Congress General Secretary Priyanka Gandhi on Saturday alleged that the Uttar Pradesh Police manhandled her when she was on her way to meet the family of former Indian Police Service officer SR Darapuri in Lucknow, ANI reported. Darapuri had earlier this month been arrested in connection with the protests against the Citizenship Amendment Act.
“UP police stopped me while I was going to meet family of Darapuri and said that I cannot go there,” Gandhi said. She added that when she began to travel on foot, she was surrounded by policewomen who manhandled her. Following this, Gandhi said she travelled on a party worker’s two-wheeler. When even that vehicle was stopped, the Congress general secretary walked the remainder of the distance to the residence of Darapuri’s family.
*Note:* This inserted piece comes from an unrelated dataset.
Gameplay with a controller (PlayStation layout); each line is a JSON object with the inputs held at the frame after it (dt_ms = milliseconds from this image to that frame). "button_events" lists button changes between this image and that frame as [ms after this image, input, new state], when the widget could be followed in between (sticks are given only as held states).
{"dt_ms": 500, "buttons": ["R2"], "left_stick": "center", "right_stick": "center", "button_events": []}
Uttar Pradesh Congress spokesperson Ashok Singh told PTI that the police stopped Gandhi first at the Lohia crossing and then again in Munshipulia area. “She walked for almost three-four kilometres and gave a slip to the police as well as the party workers,” Singh said.
“What is the reason for stopping us, that too in the middle of the city?” Gandhi had earlier asked the policemen who stopped her vehicle. “This is not an issue of the Special Protection Guard, but of the Uttar Pradesh Police. There is no point stopping us.”
After meeting Darapuri’s family, Gandhi told reporters that she had been travelling in a peaceful manner. She dared the Lucknow Police to arrest her if they wanted to.
Uttar Pradesh Congress chief Ajay Kumar Lallu said: “If we want to meet someone and share his sorrows, why is it causing a stomach ache for the government? This government is feeling scared of Priyankaji. Hence, she was stopped.”
Over 1,100 people have been arrested in the state, and 5,558 kept under preventive detention. At least 18 people have been killed in clashes between the police and the protestors, with 15 dying of firearm injuries. Nationwide, the toll is at least 25.
The Citizenship Amendment Act, passed by Parliament on December 11, provides citizenship to refugees from six minority religious communities from Bangladesh, Afghanistan and Pakistan, provided they have lived in India for six years and entered the country by December 31, 2014. The Act has been widely criticised as being discriminatory for excluding Muslims.